— Begin Records shown —

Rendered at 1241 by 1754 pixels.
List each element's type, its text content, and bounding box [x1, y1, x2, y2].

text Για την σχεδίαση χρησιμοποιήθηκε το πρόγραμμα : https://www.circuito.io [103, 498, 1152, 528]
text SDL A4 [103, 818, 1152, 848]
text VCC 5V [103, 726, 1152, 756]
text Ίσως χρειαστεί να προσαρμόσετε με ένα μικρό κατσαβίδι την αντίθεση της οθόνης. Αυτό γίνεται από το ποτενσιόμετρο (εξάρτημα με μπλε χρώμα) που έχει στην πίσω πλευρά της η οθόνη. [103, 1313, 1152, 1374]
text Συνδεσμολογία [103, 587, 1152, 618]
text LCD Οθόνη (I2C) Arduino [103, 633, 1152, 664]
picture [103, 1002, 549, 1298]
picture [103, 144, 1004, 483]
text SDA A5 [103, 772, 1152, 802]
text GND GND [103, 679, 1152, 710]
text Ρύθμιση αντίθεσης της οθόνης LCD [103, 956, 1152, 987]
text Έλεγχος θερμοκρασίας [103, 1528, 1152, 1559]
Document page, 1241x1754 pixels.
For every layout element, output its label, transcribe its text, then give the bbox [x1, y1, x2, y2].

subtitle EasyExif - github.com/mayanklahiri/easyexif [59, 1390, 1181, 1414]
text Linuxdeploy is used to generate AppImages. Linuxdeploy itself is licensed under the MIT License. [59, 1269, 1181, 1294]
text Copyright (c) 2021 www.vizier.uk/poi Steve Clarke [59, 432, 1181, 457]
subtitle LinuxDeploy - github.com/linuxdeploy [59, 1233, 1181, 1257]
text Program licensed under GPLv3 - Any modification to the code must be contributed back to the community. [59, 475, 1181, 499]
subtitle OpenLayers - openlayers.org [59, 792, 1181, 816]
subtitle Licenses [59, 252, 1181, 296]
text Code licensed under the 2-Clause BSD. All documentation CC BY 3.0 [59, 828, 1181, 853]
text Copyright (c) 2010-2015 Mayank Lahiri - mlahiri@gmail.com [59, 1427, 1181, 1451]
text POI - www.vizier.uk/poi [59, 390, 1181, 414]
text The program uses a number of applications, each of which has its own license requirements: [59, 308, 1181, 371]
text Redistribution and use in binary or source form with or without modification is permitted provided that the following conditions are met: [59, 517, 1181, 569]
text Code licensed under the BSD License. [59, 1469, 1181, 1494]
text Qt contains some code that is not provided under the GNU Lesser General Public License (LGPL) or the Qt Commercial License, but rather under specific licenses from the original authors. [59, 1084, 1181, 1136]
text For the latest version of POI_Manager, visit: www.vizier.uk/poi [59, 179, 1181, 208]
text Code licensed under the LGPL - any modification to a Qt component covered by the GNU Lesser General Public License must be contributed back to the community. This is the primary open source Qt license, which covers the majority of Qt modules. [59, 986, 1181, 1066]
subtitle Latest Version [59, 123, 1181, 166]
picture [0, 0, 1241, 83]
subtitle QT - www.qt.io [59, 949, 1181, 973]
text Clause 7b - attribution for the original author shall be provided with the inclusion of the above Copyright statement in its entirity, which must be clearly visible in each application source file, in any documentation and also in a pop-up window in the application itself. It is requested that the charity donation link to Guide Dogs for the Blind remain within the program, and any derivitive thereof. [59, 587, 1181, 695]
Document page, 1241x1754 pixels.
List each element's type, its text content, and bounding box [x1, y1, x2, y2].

— End Records shown —

Convert the lines above, beginning at the line that contains "text Για την" and ending after the line that contains "For every layout", into a JSON list of strings with one string per line, leaving out blank lines.

[
  "text Για την σχεδίαση χρησιμοποιήθηκε το πρόγραμμα : https://www.circuito.io [103, 498, 1152, 528]",
  "text SDL A4 [103, 818, 1152, 848]",
  "text VCC 5V [103, 726, 1152, 756]",
  "text Ίσως χρειαστεί να προσαρμόσετε με ένα μικρό κατσαβίδι την αντίθεση της οθόνης. Αυτό γίνεται από το ποτενσιόμετρο (εξάρτημα με μπλε χρώμα) που έχει στην πίσω πλευρά της η οθόνη. [103, 1313, 1152, 1374]",
  "text Συνδεσμολογία [103, 587, 1152, 618]",
  "text LCD Οθόνη (I2C) Arduino [103, 633, 1152, 664]",
  "picture [103, 1002, 549, 1298]",
  "picture [103, 144, 1004, 483]",
  "text SDA A5 [103, 772, 1152, 802]",
  "text GND GND [103, 679, 1152, 710]",
  "text Ρύθμιση αντίθεσης της οθόνης LCD [103, 956, 1152, 987]",
  "text Έλεγχος θερμοκρασίας [103, 1528, 1152, 1559]",
  "Document page, 1241x1754 pixels.",
  "For every layout element, output its label, transcribe its text, then give the bbox [x1, y1, x2, y2]."
]